Reading the Perspectives page in the review last week, which solicited opinions from both students and townspeople on whether the gym should be open to Oberlin kids, I noticed that several of the students referred to people who live in the City of Oberlin as 'townies. I don't know if this is something I would have noticed if the quotes it was included in hadn't been side by side with quotes from residents of the city. I was surprised and embarassed to see it on the same page with the resident's perspectives - 'townie' is a word I would never use if I thought someone who lived in the city would hear me, probably because none of the residents quoted used it to refer to themselves. It's a word we use certainly not because of its accuracy and truthfulness (otherwise it would be used interchangeably with resident) but because the college is isolated, so it's easy to assign residents a nickname that puts them all in one group (not us) and to continue using that name unchecked. I know most Oberlin college students are genuinely well-intentioned, and see themselves as a part of a larger community, I don't think the world is coming to an end because the word townie exists; I do think its usage gives the impression of a mentality of college isolation and superiority. It is important to think about why we're using this word and if it really is reflective of our mentality, because our mentality is reflected in the interactions we have with townspeople, and it is these interactions, however small, that give us impressions of each other which allow us to see ourselves as more of a community or less of one. So if I can be prescriptive - just think about the way you think about the city community. It can have concrete effects - both positive and negative.

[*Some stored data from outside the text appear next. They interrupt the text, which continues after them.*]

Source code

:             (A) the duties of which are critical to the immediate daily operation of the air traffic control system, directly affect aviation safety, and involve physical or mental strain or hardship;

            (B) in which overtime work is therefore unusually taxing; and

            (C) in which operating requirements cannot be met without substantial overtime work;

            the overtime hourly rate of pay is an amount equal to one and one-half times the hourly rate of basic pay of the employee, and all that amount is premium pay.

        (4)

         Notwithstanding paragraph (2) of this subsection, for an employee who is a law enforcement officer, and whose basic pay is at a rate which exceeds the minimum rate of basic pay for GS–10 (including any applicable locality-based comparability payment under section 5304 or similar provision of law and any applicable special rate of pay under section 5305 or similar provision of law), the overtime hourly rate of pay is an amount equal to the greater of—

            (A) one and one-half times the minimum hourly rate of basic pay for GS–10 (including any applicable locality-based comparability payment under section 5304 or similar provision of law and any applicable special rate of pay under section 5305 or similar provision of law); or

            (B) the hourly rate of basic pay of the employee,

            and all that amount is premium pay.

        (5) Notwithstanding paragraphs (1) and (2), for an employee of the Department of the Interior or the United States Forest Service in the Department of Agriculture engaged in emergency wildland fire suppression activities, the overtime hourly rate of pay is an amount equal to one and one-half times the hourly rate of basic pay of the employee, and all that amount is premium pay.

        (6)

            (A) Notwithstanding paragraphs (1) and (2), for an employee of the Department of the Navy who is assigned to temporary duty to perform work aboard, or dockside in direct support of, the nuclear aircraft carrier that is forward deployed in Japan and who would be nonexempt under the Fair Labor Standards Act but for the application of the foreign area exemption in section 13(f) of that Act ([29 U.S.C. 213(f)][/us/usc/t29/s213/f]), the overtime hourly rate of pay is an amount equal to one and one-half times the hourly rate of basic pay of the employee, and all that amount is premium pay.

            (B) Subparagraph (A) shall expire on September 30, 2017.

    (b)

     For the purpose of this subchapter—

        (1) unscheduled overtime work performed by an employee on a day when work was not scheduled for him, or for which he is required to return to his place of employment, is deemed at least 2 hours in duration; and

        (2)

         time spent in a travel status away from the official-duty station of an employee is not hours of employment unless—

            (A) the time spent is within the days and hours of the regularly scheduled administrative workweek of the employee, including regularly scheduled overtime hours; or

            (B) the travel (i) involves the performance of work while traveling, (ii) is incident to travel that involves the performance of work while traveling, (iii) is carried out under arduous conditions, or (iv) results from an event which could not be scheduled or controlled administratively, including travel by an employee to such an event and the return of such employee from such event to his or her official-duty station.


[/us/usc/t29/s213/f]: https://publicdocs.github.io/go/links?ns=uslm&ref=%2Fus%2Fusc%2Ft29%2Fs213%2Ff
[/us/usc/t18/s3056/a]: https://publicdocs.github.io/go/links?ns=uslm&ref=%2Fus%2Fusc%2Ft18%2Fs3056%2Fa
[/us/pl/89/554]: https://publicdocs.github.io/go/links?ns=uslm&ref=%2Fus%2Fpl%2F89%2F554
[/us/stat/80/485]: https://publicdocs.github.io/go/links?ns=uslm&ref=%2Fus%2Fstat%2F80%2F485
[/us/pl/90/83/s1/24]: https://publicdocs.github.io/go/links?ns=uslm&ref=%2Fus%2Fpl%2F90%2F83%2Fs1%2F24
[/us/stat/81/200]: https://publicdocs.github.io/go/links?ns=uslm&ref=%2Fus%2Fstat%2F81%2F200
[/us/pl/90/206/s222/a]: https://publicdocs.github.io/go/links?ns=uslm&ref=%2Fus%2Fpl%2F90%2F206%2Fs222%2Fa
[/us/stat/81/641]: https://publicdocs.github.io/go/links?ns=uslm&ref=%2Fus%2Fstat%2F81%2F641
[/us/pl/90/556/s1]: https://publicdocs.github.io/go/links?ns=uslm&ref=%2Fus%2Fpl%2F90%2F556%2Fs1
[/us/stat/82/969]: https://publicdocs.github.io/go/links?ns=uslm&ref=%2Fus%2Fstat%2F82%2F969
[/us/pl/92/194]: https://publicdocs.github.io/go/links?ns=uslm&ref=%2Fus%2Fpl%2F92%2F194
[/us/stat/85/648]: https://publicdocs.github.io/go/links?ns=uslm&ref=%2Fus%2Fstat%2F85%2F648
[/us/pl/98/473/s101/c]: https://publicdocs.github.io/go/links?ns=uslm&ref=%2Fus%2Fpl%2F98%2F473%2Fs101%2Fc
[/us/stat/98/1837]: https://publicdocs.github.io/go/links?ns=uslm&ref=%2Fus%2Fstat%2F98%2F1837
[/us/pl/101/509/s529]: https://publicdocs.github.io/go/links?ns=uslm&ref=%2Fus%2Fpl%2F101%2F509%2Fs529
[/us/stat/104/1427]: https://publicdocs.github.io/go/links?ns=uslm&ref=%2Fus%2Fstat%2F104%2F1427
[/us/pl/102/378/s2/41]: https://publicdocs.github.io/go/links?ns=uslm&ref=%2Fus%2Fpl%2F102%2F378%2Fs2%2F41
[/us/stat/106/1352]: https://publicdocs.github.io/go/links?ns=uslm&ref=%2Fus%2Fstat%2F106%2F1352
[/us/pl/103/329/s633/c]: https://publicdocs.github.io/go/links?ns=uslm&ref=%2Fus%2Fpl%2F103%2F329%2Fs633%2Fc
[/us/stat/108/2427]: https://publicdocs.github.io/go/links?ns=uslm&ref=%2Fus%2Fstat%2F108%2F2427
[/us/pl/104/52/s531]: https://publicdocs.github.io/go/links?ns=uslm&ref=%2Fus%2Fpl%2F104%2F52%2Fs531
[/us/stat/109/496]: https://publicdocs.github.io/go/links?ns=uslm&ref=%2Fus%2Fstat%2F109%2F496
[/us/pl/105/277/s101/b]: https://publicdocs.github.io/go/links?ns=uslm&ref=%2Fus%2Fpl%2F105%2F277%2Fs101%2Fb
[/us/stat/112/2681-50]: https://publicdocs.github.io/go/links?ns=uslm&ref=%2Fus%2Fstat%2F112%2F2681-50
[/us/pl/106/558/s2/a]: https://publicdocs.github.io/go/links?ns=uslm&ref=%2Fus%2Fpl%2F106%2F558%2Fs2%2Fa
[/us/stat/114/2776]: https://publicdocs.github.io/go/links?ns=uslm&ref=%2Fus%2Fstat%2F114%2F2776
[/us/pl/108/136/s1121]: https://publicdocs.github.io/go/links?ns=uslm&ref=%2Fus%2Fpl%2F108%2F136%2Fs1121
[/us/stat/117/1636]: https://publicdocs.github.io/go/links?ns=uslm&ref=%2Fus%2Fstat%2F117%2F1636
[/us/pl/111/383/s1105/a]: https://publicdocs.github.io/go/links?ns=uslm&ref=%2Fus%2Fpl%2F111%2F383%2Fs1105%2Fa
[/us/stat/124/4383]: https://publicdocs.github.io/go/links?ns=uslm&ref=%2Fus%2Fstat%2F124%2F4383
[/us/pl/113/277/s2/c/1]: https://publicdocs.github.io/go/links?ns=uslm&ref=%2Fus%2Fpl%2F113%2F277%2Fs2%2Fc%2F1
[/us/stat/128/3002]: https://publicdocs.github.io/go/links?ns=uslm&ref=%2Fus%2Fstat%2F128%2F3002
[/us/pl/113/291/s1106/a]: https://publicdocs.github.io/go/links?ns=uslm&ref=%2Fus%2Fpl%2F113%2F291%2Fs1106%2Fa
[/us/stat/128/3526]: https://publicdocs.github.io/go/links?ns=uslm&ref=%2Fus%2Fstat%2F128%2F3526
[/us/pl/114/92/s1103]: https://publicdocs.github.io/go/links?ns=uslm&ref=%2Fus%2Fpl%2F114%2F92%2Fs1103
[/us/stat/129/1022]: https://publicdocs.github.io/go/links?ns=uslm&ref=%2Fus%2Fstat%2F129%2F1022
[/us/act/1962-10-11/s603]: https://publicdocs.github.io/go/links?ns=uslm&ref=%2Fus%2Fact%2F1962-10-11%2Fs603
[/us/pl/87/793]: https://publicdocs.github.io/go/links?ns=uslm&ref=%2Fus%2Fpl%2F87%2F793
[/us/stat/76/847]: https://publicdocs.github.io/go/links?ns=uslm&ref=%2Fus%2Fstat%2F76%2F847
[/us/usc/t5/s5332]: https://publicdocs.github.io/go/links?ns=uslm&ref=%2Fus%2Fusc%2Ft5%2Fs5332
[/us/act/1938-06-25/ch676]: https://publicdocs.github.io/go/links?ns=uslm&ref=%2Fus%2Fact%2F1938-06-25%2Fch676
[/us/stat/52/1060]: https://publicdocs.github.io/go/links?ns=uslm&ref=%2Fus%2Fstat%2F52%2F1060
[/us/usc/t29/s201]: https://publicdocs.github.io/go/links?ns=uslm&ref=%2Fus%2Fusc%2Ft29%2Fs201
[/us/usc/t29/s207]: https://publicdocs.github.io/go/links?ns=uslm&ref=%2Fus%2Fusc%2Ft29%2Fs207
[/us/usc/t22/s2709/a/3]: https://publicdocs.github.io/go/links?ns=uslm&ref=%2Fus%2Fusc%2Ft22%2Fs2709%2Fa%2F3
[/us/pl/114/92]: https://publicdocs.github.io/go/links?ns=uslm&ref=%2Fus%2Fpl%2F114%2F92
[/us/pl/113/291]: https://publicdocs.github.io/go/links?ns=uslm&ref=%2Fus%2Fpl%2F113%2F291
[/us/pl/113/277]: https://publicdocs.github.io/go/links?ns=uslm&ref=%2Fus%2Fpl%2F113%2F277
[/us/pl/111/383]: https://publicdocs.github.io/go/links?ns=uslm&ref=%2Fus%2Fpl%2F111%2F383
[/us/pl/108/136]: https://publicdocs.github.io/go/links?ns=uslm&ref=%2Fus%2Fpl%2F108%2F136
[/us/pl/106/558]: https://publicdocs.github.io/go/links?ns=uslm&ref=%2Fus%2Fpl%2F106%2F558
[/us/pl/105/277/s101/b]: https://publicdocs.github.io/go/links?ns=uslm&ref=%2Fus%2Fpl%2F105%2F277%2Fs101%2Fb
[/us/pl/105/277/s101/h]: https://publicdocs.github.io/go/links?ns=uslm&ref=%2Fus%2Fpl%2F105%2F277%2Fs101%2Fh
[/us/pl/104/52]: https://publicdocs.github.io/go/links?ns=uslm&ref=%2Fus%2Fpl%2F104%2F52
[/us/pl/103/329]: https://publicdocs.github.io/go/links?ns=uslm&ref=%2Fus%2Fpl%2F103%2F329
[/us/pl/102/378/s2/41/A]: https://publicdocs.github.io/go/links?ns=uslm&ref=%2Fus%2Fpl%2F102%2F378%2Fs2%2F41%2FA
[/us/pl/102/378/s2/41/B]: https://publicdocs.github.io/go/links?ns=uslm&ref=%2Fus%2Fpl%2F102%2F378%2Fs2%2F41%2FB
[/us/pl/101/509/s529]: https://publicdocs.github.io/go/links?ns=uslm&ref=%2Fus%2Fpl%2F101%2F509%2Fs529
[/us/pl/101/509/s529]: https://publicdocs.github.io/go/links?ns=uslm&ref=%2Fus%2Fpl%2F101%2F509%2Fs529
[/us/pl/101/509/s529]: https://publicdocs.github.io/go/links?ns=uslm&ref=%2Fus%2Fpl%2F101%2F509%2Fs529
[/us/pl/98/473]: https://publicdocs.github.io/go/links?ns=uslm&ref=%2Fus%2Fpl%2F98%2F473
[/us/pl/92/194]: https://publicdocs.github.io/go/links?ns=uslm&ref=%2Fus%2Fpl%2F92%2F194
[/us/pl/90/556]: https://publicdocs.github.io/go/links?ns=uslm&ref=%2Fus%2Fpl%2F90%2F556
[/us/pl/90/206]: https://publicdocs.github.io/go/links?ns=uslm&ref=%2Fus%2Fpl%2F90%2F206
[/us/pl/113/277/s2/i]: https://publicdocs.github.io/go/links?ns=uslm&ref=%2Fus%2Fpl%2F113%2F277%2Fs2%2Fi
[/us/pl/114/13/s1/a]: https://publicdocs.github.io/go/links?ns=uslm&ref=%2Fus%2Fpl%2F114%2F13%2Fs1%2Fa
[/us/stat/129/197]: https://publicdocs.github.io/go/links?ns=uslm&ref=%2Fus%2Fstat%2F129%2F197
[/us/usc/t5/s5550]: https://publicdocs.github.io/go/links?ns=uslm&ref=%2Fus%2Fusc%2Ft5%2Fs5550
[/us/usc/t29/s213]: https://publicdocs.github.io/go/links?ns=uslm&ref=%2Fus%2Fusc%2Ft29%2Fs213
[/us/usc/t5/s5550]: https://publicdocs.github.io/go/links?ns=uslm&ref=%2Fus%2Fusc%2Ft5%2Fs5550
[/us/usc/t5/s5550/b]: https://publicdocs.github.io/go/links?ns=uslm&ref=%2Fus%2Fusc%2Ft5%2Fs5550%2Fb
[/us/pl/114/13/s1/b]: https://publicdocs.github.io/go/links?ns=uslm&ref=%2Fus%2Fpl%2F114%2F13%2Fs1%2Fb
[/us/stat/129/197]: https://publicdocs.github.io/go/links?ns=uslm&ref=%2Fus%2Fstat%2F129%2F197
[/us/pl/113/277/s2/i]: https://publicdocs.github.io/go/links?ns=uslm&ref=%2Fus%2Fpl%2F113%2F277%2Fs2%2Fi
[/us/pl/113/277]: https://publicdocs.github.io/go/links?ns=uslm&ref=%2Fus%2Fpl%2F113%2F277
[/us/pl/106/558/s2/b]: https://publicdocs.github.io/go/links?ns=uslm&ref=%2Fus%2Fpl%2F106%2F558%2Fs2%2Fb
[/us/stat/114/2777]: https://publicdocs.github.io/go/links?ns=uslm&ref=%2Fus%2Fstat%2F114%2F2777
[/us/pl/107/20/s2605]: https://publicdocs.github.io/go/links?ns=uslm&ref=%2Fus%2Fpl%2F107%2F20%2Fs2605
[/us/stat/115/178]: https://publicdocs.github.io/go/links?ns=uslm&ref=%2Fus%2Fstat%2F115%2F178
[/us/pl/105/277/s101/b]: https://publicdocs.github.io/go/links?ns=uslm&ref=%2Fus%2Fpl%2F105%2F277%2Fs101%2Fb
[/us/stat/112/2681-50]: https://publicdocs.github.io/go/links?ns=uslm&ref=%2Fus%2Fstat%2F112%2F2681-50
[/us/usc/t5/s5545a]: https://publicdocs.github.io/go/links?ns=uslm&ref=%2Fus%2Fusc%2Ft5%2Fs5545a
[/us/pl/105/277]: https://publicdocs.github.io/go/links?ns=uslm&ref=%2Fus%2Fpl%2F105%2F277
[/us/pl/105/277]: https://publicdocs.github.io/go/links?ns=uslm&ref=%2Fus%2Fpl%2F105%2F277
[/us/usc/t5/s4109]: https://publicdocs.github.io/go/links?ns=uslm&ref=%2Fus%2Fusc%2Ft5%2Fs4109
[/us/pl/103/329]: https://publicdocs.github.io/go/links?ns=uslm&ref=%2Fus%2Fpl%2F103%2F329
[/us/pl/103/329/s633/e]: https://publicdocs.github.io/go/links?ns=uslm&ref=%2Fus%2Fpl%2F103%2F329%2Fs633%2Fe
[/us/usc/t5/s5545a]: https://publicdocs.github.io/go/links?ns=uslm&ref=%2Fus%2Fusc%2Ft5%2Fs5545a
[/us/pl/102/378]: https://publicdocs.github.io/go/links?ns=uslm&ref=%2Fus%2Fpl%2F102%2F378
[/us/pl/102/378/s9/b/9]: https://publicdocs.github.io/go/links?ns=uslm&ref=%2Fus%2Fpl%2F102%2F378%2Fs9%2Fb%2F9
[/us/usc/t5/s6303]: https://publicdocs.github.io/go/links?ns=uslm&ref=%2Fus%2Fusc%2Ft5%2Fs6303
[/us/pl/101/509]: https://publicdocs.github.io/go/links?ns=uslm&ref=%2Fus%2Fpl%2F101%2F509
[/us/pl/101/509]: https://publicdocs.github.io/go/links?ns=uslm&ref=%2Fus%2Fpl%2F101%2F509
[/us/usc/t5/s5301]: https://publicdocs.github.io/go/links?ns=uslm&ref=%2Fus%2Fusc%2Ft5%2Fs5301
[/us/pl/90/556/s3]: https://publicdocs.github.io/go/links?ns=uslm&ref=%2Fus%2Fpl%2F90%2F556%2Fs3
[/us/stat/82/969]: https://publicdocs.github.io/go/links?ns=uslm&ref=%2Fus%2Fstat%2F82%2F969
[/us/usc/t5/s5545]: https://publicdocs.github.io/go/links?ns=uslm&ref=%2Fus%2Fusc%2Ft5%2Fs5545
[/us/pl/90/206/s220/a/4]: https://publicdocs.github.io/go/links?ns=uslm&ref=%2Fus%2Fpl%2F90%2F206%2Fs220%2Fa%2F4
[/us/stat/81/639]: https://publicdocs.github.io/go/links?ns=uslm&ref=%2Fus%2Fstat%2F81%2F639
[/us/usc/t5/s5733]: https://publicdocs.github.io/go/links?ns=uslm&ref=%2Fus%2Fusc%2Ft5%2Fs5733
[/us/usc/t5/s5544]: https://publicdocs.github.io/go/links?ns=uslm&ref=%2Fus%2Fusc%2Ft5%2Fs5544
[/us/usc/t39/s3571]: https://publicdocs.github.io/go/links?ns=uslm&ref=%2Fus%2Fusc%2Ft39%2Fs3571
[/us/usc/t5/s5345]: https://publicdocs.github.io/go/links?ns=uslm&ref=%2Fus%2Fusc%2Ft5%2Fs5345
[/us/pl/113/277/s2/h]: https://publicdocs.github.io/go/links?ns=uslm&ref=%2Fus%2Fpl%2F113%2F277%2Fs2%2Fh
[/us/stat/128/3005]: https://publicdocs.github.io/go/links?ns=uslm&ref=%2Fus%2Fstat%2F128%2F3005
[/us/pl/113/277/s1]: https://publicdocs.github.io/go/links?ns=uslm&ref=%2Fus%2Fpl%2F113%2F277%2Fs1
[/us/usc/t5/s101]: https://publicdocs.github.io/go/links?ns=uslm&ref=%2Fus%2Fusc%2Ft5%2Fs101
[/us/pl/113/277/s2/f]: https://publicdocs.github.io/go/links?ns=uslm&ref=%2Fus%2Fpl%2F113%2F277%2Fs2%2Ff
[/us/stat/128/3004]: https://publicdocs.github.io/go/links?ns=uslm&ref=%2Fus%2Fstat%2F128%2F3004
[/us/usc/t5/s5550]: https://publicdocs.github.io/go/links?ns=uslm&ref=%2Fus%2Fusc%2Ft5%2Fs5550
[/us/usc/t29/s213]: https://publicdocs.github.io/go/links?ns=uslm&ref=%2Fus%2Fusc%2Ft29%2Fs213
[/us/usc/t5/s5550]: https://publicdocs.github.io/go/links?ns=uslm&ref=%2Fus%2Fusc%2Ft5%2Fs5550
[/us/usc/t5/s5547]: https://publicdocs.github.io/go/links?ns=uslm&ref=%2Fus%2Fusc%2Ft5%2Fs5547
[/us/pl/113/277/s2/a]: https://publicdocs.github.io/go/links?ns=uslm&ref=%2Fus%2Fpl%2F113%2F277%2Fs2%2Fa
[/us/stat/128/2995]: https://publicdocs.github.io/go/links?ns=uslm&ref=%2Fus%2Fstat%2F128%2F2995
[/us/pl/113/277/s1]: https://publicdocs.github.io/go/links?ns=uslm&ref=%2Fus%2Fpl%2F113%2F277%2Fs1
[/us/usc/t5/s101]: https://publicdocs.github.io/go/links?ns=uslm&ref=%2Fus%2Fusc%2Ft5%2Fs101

I read with some interest my quotations in last issue's article on the proposed CDS changes. After a short interview I handed the reporter du jour a piece of paper which contained quotes I had written down for her. They were altered, albeit insignificantly, in the article.
The substance of the changes is of little consequence, but the implications of the Review's journalistic standards are severe. One of the inarguable tenets of print journalism is that quotation marks contain the words of the person to whom they are attributed, verbatim.
These tenets are not optional-adding to or changing the text of a quote is not an editorial privilege. I wish that this were the only error, technical or otherwise, I've ever found in the Review. When a readership grows accustomed to errors, a publication's claim to credibility is tenuous at best. Oberlin's newspaper of record, I find, often fails to live up to the high standards of the institution it purports to represent.